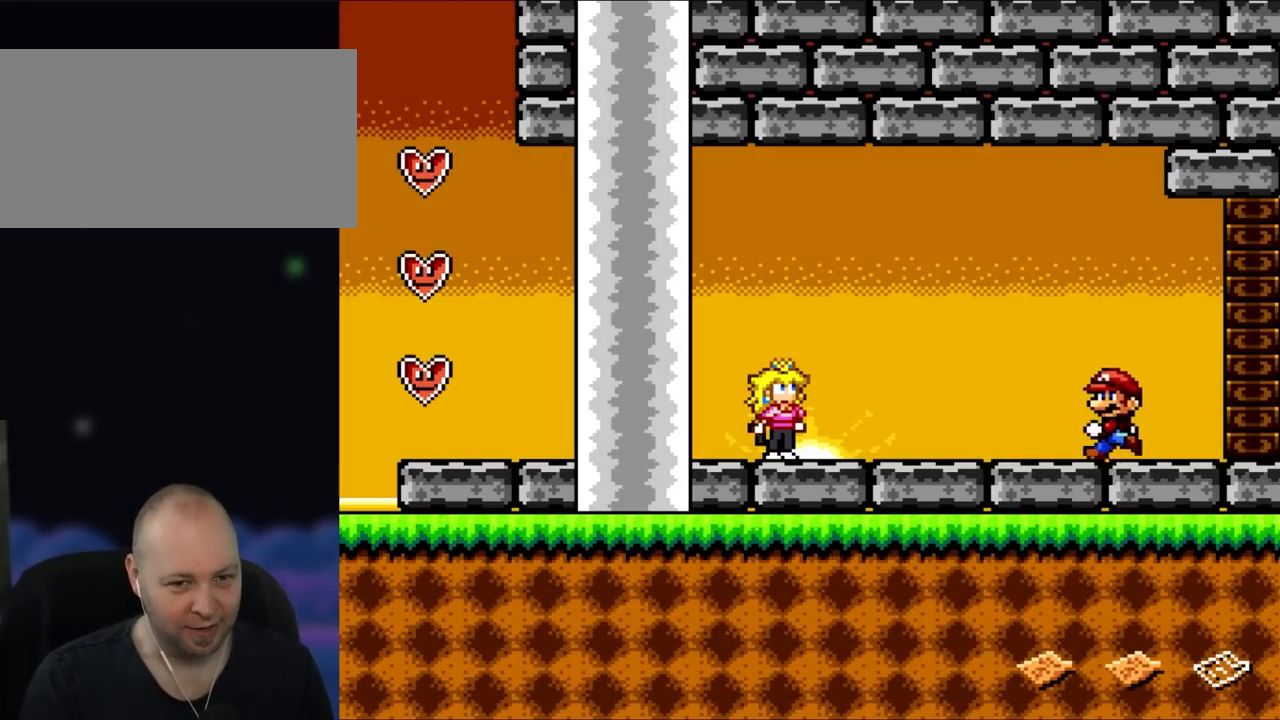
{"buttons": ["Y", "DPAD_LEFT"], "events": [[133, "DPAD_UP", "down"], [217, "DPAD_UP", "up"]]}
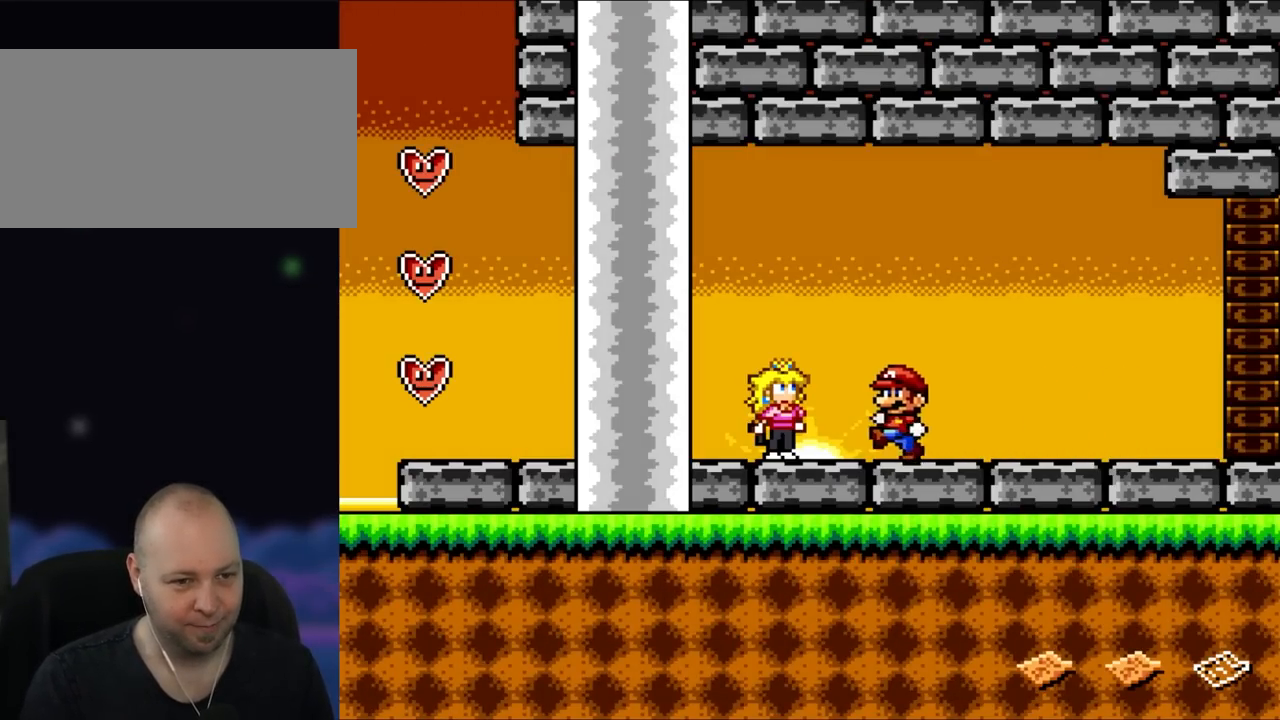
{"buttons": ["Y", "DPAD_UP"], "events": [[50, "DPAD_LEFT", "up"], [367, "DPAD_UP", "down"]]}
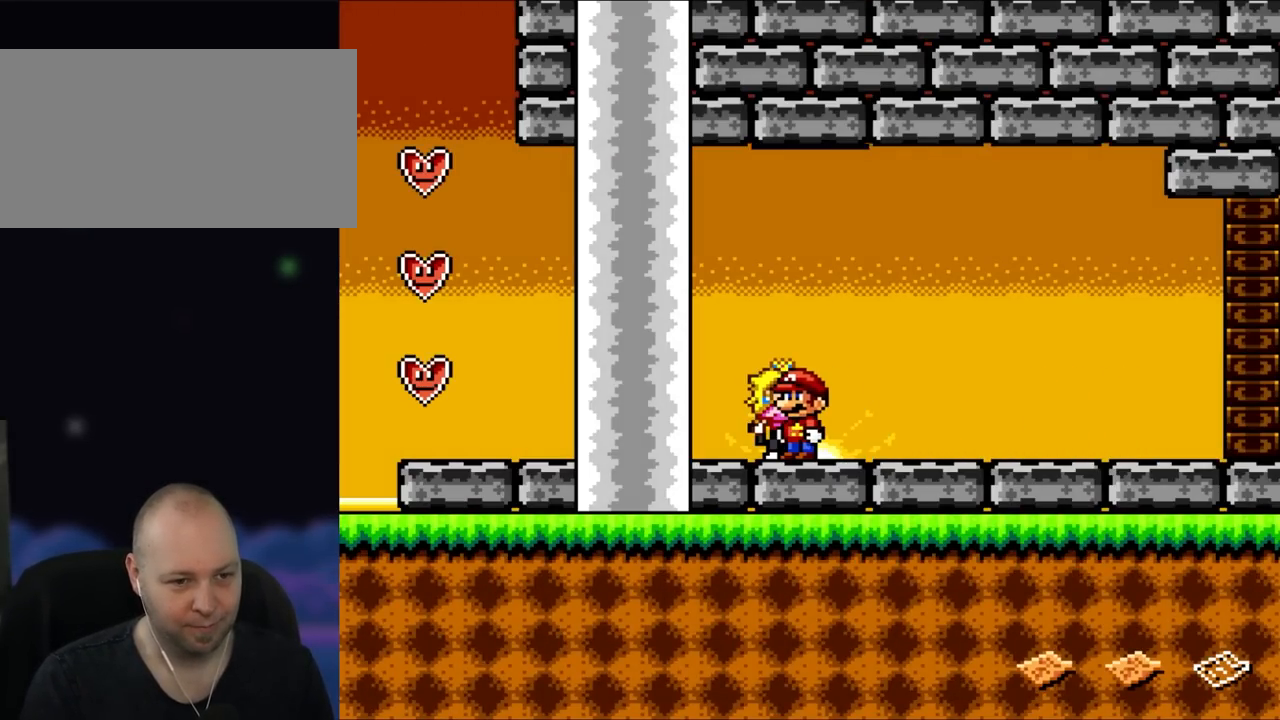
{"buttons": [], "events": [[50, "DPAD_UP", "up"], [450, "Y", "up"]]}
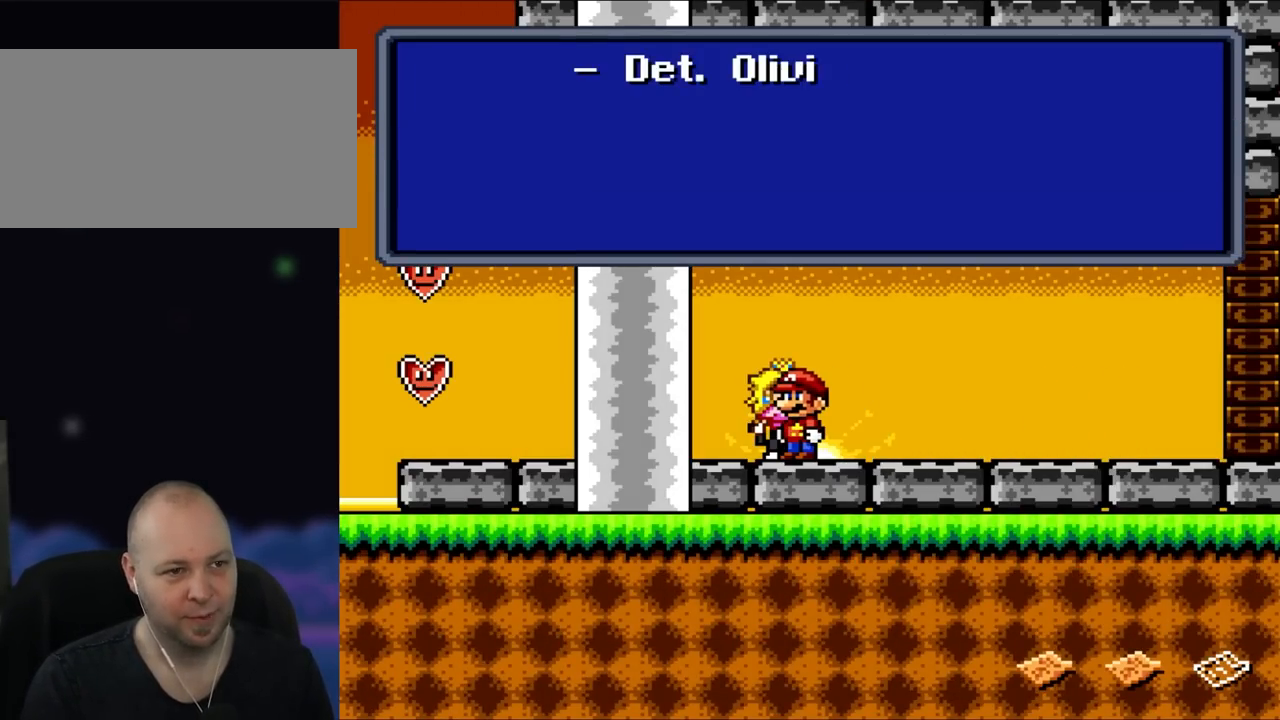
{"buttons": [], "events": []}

WHAT YOU ARE ASKED TO DO — Retype the listing above exactly as it appears, omitting the pictures.

THE ANSWER —
{"buttons": ["Y", "DPAD_LEFT"], "events": [[133, "DPAD_UP", "down"], [217, "DPAD_UP", "up"]]}
{"buttons": ["Y", "DPAD_UP"], "events": [[50, "DPAD_LEFT", "up"], [367, "DPAD_UP", "down"]]}
{"buttons": [], "events": [[50, "DPAD_UP", "up"], [450, "Y", "up"]]}
{"buttons": [], "events": []}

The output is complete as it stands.